D’une voix très douce, l’assesseur du Conseil d’État lui pose des questions sur sa religion. Une, surtout, qui consiste à savoir en quoi ses convictions religieuses l’empêchent de défendre son pays.

« Il y a dix commandements. Le premier est de ne pas tuer », répond monsieur B., parole et regard clair.

– « Vous êtes issu d’une famille de militaires, et vous avez basculé vers l’Église. Pourquoi ? Cela paraît contradictoire », poursuit l’assesseur, sans expliciter où réside la contradiction. L’homme se tait, puis tente d’expliquer. « D’abord, j’ai été blessé au cœur en 2000, et grâce à Dieu j’ai survécu. Ensuite, j’ai eu un enfant en 2009. C’est un chemin de vie ».

La présidente, une petite femme a l’allure austère, replace ses lunettes sur son nez.

« Vous avez dit à l’Ofpra : « Si j’étais mobilisé, cela serait un honneur de défendre mon pays ». Que vouliez-vous dire ? »

Ce point est manifestement essentiel.

« Je venais de voir des vidéos sur les massacres de Boutcha commis au début de l’invasion de l’Ukraine. Je me suis mal expliqué », se défend le requérant.

« Que pensez-vous de défendre l’Ukraine ? », poursuit la présidente.

La réponse fuse, lapidaire : « Ce n’est pas ma guerre. Je ne veux pas défendre un pays corrompu et un président criminel. Si je reviens, je serai enrôlé de force et si je refuse je serai torturé ».

« Quels motifs vous empêchent d’aller au front ? », insiste encore la présidente. Monsieur B., a déjà répondu maintes fois à cette question.

Il répète sa réponse, simple à défaut d’être audible : « Je ne veux pas tuer des gens »

« Vous ne voulez pas tuer des gens ou pas combattre pour un pays corrompu ? Ce n’est pas la même chose… »

Là encore, le requérant ne se démonte pas : « Les deux ».

« Que savez-vous de la situation des objecteurs de conscience en Ukraine aujourd’hui ? », interroge ensuite la Cour.

– « Je m’informe sur internet. Les gens sont mobilisés contre leur gré. S’ils refusent, ils vont en prison pour au moins 3 ans. Les objecteurs de conscience ne sont plus tolérés car plus personne ne veut combattre. » Il sait que son beau-frère a ainsi été forcé à prendre les armes.

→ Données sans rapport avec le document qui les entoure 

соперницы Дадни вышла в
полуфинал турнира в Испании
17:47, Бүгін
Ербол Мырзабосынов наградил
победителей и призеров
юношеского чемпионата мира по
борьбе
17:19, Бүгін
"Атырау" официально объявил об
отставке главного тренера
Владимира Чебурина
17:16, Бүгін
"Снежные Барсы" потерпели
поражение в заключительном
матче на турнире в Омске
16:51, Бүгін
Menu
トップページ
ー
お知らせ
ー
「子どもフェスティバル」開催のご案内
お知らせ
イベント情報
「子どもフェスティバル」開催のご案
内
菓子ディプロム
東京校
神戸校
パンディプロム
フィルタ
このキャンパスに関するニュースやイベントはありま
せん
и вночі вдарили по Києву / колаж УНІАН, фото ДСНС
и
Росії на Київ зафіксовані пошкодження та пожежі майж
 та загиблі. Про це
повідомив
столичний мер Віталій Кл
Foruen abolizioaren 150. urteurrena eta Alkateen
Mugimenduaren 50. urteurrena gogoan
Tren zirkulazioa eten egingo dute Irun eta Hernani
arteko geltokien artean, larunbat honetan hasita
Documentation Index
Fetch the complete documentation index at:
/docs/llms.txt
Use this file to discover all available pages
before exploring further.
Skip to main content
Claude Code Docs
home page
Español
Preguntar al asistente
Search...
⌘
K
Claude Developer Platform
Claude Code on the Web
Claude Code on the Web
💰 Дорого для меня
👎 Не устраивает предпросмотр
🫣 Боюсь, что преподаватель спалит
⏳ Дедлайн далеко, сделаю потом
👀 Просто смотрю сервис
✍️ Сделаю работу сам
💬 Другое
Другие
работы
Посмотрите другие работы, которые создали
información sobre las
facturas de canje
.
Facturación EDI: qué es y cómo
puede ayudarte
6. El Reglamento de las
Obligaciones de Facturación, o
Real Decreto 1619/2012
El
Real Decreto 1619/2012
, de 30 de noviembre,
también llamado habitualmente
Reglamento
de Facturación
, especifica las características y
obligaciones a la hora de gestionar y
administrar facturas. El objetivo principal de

La suite de l’audience permet de lever le voile sur sa vie en France. Monsieur B. habite Bordeaux, il est divorcé. Les rapports avec sa femme semblent difficiles mais il voit régulièrement sa fille de 15 ans. Il dispose d’un titre de séjour en règle et parle un peu français. « Je l’ai appris dans mes livres. J’ai aussi beaucoup travaillé comme bénévole ». Aujourd’hui, il installe des alarmes chez des particuliers.

Après ces explications, l’assesseur du Conseil d’État reprend la parole. Lui aussi voudrait bien que Monsieur B. explique pourquoi il ne veut pas combattre. « Ce n’est pas clair, je ne comprends pas bien », précise-t-il, alors que le requérant a déjà tenté dix fois de répondre à la question. Il lui explique ensuite que, quoi que décide la formation de jugement, il pourra rester en France. « Tant que votre fille n’a pas 18 ans, votre titre de séjour sera renouvelé. Vous n’avez pas à stresser ».

Dans des baskets Adidas, les pieds de l’avocate s’agitent sous la robe. Certes, le requérant est en règle et bénéficie d’un titre de séjour, concède-t-elle en se levant. Il demande néanmoins la protection au titre de la Convention de Genève. « L’Ukraine est devenu un pays hostile pour les objecteurs de conscience. En 2014 déjà, ce statut était fragile et la Cour avait débouté mon client au motif qu’il existait, au moins en droit. Aujourd’hui, la loi martiale prévaut, et la pression patriotique est forte dans la société ukrainienne. Monsieur B. disait déjà en 2014 qu’il ne voulait pas prendre les armes pour des raisons religieuses. C’est toujours le cas aujourd’hui. Certes, l’Église pentecôtiste n’a pas de dogme sur le sujet. Mais la paix et la non-violence sont des valeurs fondamentales. En Ukraine, ce n’est pas une position facile à défendre » !

Les juges de la CNDA ont entendu ces arguments maintes fois répétés pendant l’audience. Ils ont estimé que Monsieur B. craignait « avec raison » d’être persécuté en cas de retour en Ukraine. « Son discours convaincant et explicite a permis d’établir que des motifs de conscience pacifiste et religieux sont à l’origine de son refus de répondre aux convocations des autorités et ce dès le début du conflit armé opposant l’Ukraine et la Russie », ont-ils écrit dans leur décision. Après dix ans passés en France, Monsieur B. a obtenu le statut de réfugié.